In thinking more and more about why I wrote that book, it was because of the fears and worries I had as a new parent of a child with Down syndrome. Fear–a fear of the unknown. This whole segment of our population that has Down syndrome is relatively ignored and forgotten. I’ve read statistics that around 75% of women who learn they are carrying a child with Down syndrome terminate the pregnancy. Before passing judgment on a person for doing this, I know that the main reason for this decision is fear. Whether they fear that the child’s quality of life is lessened, or the stigma, or the added expense or raising a child with special needs…these reasons are all based in fear.
By sharing stories about individuals with Down syndrome, hopefully some people will be reached and learn that people with Down syndrome are doing some amazing things; making a difference in their communities, whether it’s winning a school homecoming crown, running a business, excelling at sports, modeling, etc, the point is that they are doing pretty normal things. Look at them. Get used to seeing them. Past generations locked them away in institutions, but today, individuals with Down syndrome live and work among us, and that’s worth sharing.

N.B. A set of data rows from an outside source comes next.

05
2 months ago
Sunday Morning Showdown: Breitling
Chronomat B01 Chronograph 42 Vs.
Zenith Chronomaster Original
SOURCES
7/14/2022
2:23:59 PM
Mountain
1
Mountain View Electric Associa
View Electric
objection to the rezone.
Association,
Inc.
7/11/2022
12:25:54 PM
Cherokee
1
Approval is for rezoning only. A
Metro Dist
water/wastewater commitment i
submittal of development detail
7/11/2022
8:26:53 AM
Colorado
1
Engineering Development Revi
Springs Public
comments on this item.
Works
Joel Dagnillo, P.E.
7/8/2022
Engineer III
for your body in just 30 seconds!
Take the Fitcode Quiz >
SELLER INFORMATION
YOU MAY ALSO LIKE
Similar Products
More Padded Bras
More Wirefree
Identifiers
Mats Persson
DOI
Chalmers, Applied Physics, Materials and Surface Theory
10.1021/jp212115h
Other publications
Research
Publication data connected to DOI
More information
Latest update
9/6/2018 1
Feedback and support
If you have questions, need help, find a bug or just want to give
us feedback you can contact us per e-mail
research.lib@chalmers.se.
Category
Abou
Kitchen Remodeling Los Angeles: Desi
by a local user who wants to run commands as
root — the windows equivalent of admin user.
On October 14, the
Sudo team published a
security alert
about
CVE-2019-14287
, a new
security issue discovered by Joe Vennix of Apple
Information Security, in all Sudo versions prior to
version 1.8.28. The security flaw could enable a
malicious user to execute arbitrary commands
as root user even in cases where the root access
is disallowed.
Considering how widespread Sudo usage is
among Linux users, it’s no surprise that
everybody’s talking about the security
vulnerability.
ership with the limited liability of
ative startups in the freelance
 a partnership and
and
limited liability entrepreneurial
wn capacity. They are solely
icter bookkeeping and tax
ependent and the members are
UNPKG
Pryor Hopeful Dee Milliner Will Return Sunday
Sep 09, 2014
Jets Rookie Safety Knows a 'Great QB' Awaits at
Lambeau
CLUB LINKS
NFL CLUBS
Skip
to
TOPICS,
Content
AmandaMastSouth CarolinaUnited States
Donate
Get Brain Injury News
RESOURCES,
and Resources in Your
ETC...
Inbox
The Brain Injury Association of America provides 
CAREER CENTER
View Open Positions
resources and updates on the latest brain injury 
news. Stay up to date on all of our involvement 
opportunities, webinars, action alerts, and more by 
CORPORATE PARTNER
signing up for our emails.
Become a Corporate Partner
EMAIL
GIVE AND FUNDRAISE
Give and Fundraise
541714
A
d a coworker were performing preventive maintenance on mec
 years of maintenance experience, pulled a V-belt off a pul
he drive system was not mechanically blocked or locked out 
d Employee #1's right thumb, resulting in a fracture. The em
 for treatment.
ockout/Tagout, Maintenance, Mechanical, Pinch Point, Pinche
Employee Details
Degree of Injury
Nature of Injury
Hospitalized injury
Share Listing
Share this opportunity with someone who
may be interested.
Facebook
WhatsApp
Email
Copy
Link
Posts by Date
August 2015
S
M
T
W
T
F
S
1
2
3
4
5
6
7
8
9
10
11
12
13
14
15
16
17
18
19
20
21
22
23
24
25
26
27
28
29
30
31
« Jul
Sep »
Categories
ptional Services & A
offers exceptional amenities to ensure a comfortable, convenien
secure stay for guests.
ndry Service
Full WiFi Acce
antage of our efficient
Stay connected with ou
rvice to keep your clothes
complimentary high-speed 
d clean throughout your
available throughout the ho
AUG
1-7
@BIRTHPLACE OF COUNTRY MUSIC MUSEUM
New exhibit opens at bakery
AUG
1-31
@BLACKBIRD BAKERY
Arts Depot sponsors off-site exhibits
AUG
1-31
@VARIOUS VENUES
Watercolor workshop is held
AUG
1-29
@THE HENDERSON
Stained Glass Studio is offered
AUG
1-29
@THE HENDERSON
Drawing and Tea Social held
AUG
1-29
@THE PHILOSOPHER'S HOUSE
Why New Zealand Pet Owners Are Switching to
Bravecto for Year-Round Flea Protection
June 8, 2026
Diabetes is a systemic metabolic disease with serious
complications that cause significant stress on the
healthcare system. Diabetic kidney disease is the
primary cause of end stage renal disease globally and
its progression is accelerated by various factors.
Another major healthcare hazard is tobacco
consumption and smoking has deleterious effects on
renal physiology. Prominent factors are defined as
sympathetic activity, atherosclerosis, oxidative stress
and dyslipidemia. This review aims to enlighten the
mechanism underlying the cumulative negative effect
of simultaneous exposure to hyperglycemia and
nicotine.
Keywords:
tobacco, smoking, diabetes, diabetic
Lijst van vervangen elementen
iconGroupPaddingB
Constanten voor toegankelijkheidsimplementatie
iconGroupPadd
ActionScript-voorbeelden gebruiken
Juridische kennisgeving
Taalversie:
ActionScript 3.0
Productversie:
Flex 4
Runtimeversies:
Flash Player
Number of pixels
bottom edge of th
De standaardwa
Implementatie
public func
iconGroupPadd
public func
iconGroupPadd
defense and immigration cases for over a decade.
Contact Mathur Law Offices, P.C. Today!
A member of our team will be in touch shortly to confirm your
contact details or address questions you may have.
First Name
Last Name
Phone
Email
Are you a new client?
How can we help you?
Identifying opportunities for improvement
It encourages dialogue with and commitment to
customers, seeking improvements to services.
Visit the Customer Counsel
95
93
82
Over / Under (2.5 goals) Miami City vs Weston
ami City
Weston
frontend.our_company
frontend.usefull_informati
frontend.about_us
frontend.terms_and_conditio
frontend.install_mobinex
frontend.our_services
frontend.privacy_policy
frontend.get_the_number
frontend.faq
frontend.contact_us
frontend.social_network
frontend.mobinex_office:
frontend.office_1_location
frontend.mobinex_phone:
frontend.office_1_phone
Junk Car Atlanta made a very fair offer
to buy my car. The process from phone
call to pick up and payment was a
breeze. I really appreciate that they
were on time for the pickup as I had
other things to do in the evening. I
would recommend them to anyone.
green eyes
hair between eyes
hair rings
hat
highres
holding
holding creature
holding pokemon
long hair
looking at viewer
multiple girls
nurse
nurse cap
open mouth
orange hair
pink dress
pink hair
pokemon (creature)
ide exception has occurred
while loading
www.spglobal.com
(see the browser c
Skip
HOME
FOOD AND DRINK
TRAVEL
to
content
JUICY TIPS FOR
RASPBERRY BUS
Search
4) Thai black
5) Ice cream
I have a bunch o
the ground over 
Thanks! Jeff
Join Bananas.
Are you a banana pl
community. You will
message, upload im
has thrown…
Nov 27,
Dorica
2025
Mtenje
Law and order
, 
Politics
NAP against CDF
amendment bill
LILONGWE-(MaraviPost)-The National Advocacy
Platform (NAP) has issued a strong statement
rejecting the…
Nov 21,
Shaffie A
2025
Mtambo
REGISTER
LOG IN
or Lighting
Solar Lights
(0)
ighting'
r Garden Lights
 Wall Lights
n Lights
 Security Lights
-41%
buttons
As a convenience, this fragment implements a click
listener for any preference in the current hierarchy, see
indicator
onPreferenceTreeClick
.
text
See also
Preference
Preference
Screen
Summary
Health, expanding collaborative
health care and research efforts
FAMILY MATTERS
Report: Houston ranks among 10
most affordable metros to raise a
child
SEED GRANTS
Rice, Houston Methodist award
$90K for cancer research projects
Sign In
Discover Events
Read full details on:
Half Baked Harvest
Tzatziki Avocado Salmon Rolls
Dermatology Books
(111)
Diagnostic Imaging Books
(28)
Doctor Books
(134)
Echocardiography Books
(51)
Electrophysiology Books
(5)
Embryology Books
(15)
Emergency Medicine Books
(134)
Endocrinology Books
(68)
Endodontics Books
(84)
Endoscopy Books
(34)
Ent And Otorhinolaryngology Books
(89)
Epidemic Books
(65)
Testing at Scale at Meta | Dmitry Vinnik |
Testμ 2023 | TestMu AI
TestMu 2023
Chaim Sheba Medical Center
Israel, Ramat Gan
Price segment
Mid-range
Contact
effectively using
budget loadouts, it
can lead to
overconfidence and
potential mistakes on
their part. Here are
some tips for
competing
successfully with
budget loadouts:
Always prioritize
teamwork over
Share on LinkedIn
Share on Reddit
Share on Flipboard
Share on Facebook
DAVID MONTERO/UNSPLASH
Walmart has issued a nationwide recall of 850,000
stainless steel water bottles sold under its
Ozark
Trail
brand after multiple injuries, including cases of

The more we see just how typical and normal their lives are, the more they will become so, and hopefully some of the fears will be lessened, and more will survive the womb.
I don’t want to say at all that having a child with Down syndrome won’t change your life. It will. It will change everything. But just in the most wonderful ways that you can’t even imagine. It will change your heart. It will open your eyes. You will never regret knowing or loving a person with Down syndrome, and you can’t say that about just anyone!
So I will continue to harp on this. My youngest daughter will always have Down syndrome. I owe it to her to try to share stories that remind folks people like her exist and need all of us to respect them as individuals and see past the stereotypes or our own fears or preconceived ideas of who or what they are.